I told my dad, brother and boyfriend I wanted to do it and they were all like "pft, it's gonna look ugleh" and they were right XD
It's cool, though, because I'm incredibly satisfied that I did it and it's been very interesting.
My hands trembled as I did it and I didn't cut them off all in one sweep and it was also kind of painful. I guess I should have gotten them wet or put some soap or something.
It was real strange how my brow and forehead looked so flat and how expressionless I looked. And I thought the fact that that protrudes a little bit, would be enough to leave some of the expression in my face, but it didn't at all. I looked expressionless and like I was wearing a mask and looked super weird when I smiled, cried, frowned or did any of the gestures I like making.

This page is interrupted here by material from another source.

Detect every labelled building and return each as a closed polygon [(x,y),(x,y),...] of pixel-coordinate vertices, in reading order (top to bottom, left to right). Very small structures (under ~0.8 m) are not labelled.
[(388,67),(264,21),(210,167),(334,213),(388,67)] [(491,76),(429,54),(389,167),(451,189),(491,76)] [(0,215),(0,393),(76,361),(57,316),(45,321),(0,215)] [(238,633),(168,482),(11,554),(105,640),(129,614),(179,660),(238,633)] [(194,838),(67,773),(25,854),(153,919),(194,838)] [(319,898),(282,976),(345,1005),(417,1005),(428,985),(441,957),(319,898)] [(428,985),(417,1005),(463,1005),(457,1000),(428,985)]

I also found it incredibly curious how something dark, like the eyebrows, would cause something to protrude. I say this, because when I paint or draw, dark things are usually used to bring things to the background and to give depth, not to make things stand out. And, in the case of the eyebrows, it's totally the opposite: Something dark, makes something stand out.
Also, I did this at maybe one or two in the morning, after having gone out with my boyfriend and as soon as I went to bed, I got real nervous about what I had just done, I was like "what the fuck did I just do? x____x". And when I woke up in the morning, the same thing.

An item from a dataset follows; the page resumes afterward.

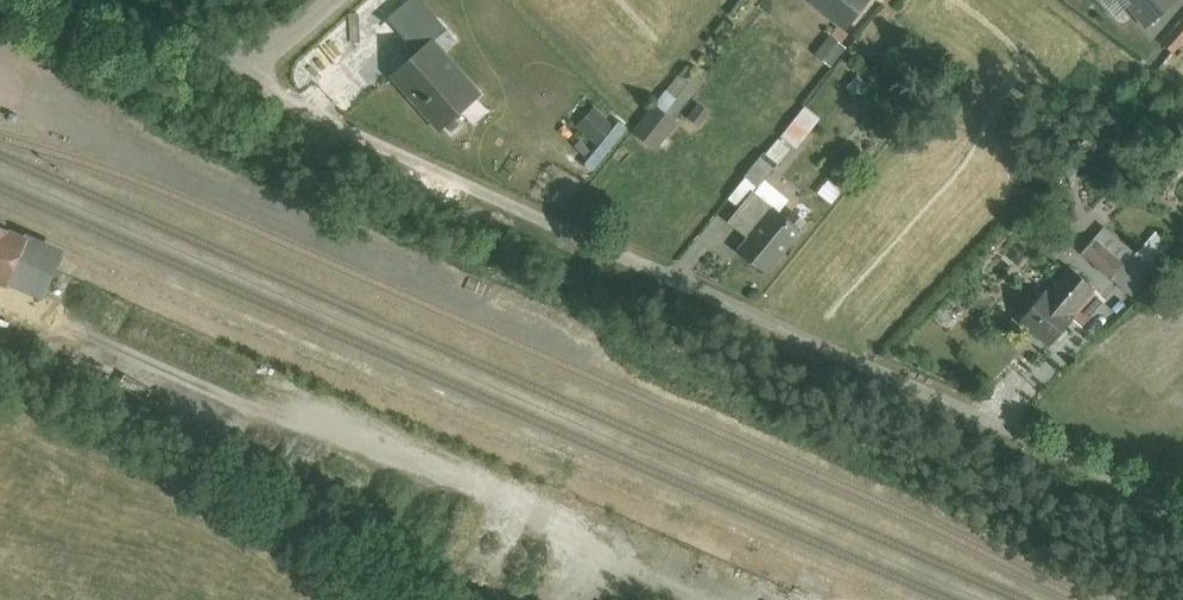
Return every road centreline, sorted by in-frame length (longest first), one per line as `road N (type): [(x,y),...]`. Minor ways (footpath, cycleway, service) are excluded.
road 1 (residential): [(239,84),(1182,510)]
road 2 (residential): [(64,0),(239,84)]
road 3 (residential): [(239,84),(335,0)]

I tried drawing them on in the morning because there was no way shit fucking hell that I'd go out like that. And I was pleasantly surprised at the good job I did. I guess being an artist really IS useful sometimes XD
I just kind of traced on the shadow that was left of my eyebrows and then, removed the excess black from the eyeliner with my fingers. And nobody could tell they were gone, while they were drawn on.
Now that they've grown out a little bit, I like how it's all looking. It looks like I have really light colored eyebrows and I feel like I look really threatening or scary.
I feel like I kind of look like.. a Victorian type or one of those women from the twenties or whichever of those times when looking like a doll was in vogue.
I'm glad I did it, but I can't wait for them to be back.